C’est ce vers quoi je me tournerai,
en brousse,
si je ne parviens pas à mon plan A,
probablement.

« Il y a encore tout à construire ici !» entend-je souvent de la bouche de nombreux plus-vieux-génaires que moi, qui ont envie de croire, en moi, en l’évolution, en la croissance, le confort…

Parfois, j’ai envie de les croire, de les suivre, mais franchement :
Voilà qu’on reveut tout contrôler, les plantes, la forêt, la montagne, le lagon et ses habitants.
Tout ce qui fait le charme de cette terre.
Foutre du béton, ici où là, creuser des trous, piller la terre, exploiter, le peuple y compris.
Rattraper nos anciennes conneries en en faisant d’autres, peut-être pour oublier plus vite les anciennes d’ailleurs.

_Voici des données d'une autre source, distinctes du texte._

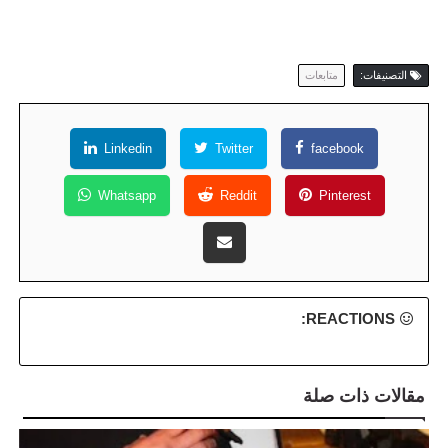
التصنيفات:
متابعات
Linkedin
Twitter
facebook
Whatsapp
Reddit
Pinterest
REACTIONS:
مقالات ذات صلة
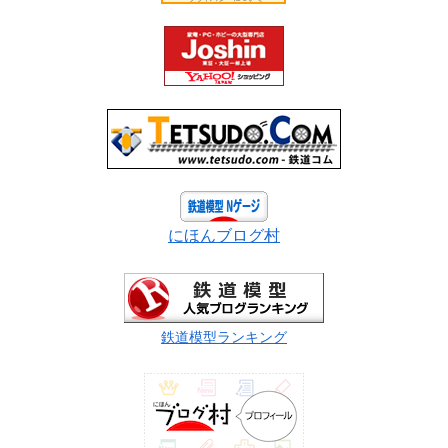
にほんブログ村
鉄道模型ランキング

Voilà qu’il y a tout à construire.
Fini les apéros sur la plage, fini les campings sauvages, les baignades gratos, et la guitare au bord du feu. Il y a tout à faire…
On va mettre du bitume ici, et de l’asphalte là, un Hôtel, et une boite de nuit là-bas… et un hypermarché en dessous…

ça me fait penser à un copain/collègue que je connais, qui met la main à la patte, qui aime bien construire, qui s'est construit lui même, une vie standard tout confort saupoudrée de luxe qui devient fade et banal avec le temps comme neige fond au soleil de midi. Puisque nous venons de la même contrée, il pense que je suis formaté comme lui, et que je pense comme lui, me branche sur mille plans de contacts et carrières.
Pour m’attirer dans les mêmes spirales que lui, pour se conforter un peu plus ?
 Prisonnier du Passé, enchainé à l'avenir, le temps présent ne m'est utile que pour réaliser l'un ou l'autre.

« Regardes, je suis pris au piège, mais ce n’est pas si déplaisant, et puis, c’est ça la vie… »

Peut-être les animaux du zoo se disent ils la même chose,
une fois que le feu du dedans s’est éteint du fond de leurs yeux.
Peut-être était-ce pour cela que les ‘adultes’ disent aux jeunes :
« Profites, ça ne durera qu’un temps, trop court ».

Eh bien je refuse.
Je refuse de m’engager, de faire un choix, de trancher, de me restreindre, de savoir de quoi sera fait demain, d’arrêter de profiter, sobrement et sainement, ni que ça ne dure qu’un temps trop court.

Et lorsque j’en aurai eu vraiment assez,
de tous ces sketches et de toute cette mascarade,
Peut-être saurez-vous me trouver,
entre le cri du Cagou et l’odeur du Niaouli.

« Casse pas la tête » disent ils aussi.